Last verified: 2026-05-06 · Drift risk: low
Agent Factory — section overview¶
The Agent Factory is a repeatable, human-gated workflow for taking an agent idea all the way from a vague request to a production-ready artifact. It does not automate deployment. Every artifact the factory produces is a candidate: inert until a human owner reviews it, approves it, and deliberately activates it inside a system that is already governed.
The factory exists because agent-building without a shared process produces waste in predictable ways: teams spec the same agent twice, nobody owns maintenance, safety review happens at the last moment (or not at all), and agents drift quietly after launch until something breaks. The factory addresses each of those failure modes with a corresponding stage.
What the factory is — and is not¶
The factory is a process, not a platform. It runs on whichever tools your team already uses for documentation, code review, and quality assurance. The only hard requirements are that every candidate passes a minimum eval and red-team threshold before a human approves it, and that every active agent has a named owner who has agreed to a maintenance cadence.
The factory is not an autonomous pipeline that ships agents without review. It is not a registry of live agents. It is not a substitute for your organization's existing change-management or security processes. It adds a structured on-ramp in front of those processes.
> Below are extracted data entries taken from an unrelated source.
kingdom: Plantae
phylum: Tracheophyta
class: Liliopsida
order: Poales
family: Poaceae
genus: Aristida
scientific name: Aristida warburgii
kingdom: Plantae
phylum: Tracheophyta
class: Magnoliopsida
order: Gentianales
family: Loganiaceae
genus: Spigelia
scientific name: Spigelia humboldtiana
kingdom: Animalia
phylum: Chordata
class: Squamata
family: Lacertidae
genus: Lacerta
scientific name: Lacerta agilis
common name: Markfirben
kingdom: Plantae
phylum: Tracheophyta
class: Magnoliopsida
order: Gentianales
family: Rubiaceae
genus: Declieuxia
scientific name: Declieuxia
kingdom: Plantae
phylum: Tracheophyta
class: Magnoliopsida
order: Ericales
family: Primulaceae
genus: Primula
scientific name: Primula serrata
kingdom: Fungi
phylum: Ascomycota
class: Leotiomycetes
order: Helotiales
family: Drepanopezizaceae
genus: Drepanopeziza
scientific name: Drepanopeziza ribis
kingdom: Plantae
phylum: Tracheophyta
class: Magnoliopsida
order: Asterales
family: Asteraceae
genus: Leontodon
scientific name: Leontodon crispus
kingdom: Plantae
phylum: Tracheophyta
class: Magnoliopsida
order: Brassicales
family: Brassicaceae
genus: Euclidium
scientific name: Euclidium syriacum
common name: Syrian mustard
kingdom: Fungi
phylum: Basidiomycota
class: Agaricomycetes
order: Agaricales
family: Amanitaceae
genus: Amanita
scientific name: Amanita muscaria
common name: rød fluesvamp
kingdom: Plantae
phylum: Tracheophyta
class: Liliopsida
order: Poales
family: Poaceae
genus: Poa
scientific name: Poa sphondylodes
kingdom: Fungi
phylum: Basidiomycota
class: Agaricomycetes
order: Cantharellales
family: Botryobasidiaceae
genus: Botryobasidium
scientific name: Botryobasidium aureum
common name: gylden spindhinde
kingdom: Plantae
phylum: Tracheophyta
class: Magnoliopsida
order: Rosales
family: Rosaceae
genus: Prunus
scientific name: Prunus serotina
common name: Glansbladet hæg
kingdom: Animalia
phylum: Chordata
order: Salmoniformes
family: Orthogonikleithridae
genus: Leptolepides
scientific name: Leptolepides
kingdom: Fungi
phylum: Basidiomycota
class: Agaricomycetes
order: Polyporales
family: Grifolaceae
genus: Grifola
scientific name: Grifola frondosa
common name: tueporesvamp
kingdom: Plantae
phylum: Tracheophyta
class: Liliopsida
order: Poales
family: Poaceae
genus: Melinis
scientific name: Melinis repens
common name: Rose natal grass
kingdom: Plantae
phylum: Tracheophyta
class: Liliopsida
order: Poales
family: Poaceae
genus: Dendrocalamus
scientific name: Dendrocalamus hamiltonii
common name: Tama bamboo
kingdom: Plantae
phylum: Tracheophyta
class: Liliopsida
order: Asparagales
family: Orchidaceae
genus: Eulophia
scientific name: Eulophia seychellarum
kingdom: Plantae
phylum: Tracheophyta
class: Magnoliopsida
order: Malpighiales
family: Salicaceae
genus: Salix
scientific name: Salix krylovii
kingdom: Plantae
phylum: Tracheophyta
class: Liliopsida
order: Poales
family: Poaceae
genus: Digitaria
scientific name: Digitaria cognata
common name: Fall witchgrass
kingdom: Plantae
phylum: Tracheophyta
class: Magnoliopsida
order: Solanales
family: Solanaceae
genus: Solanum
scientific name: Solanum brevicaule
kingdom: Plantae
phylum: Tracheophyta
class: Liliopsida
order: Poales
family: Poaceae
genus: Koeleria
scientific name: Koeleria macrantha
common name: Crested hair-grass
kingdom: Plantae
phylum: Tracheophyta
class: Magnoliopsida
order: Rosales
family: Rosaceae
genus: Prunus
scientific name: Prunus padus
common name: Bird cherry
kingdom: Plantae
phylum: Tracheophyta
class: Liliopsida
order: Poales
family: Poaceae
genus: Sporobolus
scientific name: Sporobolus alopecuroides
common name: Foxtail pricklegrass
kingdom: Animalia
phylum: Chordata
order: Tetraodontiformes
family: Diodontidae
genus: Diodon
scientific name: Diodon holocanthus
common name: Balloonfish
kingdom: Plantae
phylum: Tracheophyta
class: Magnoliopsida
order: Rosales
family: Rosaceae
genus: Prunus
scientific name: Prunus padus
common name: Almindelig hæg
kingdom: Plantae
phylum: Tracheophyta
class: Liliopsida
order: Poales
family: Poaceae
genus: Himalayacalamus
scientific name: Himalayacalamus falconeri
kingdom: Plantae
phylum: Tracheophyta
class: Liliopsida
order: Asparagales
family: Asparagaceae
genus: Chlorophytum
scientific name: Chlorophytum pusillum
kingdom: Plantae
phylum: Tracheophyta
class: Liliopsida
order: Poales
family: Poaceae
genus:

The nine lifecycle stages¶
| Stage | One-line description |
|---|---|
| Intake | Capture what the requester actually needs and what "failure" means to them |
| Rank | Score candidate agents on value, feasibility, safety, maintenance burden, and platform fit |
| Spec | Write a tight job statement, define inputs/outputs/tools, and establish stop conditions |
| Build | Generate system prompts, n-shot exemplars, refusal prompts, and error-recovery scaffolding |
| Eval | Produce at least 20 golden test cases and run them against the candidate |
| Red-team | Produce at least 20 adversarial cases and confirm the agent handles all critical failures |
| Port | Translate the approved prompt pack to every platform your team needs to support |
| Launch | Verify all gate criteria are met; the owner signs the launch-readiness checklist |
| Maintain | Re-evaluate on a cadence; retire agents that no longer meet the standard |
Sub-pages in this section¶
| Page | What it covers |
|---|---|
| Factory operating model | Roles, lifecycle stages, and decision rights in RACI form |
| Agent portfolio design | How to manage a collection of agents as a portfolio, including retirement |
| Requirements intake | A short intake form with a worked example |
| Candidate ranking | The 5-factor rubric and a worked ranking of 5 examples |
| Prompt-pack generation | From a spec to a complete prompt pack, with a worked example |
| Eval generation | Producing 20 golden cases from a spec or workflow logs |
| Red-team generation | Producing 20 adversarial cases and reviewing them with a red-team agent |
| Cross-platform porting | Translating one agent across Claude, OpenAI, Gemini, and Copilot |
| Launch readiness | The gate criteria with concrete numerical thresholds |
| Maintenance and drift | Keeping active agents healthy and retiring them when the time comes |
| Worked example | A complete factory run from 25 candidates to 5 launch-ready agents |
How this section connects to the rest of the guide¶
The factory stages reference three other sections heavily.
Recipes provide ready-made prompt packs for common agent types. When the Build stage produces a prompt pack, the recipes section is the first place to look for a starting point rather than writing from scratch.
Evals provide ready-to-use golden and adversarial test cases organized by agent category. The Eval and Red-team stages draw directly from those libraries rather than generating every case from scratch.
Template library holds the canonical spec template, intake form template, launch-readiness checklist, and maintenance log format. Every factory artifact should start from the template-library version so that outputs are consistent across teams.
How to use this section¶
If you are new to the factory, read Factory operating model first to understand who does what at each stage. Then read Agent portfolio design to understand why the factory gates matter even for small portfolios. After that, work through the remaining pages in order the first time you run a factory cycle. On subsequent runs, jump directly to the stage you are at.
If you want to see everything working together before you read the individual pages, start with Worked example. It covers a full research-workflow portfolio from candidate generation through the approval gate, and references the relevant sub-pages at each step.
The non-negotiable: human approval before activation¶
Every output of the factory — prompts, evals, red-team suites, porting tables, launch checklists — is a candidate artifact. No agent produced by this workflow is active until a human owner explicitly approves it and records that approval. This constraint is not a formality. Agents that run without an identified owner have no one accountable for their outputs, no one to call when they regress, and no one to retire them when the underlying platform changes. The factory's value comes entirely from the combination of structured process and deliberate human sign-off.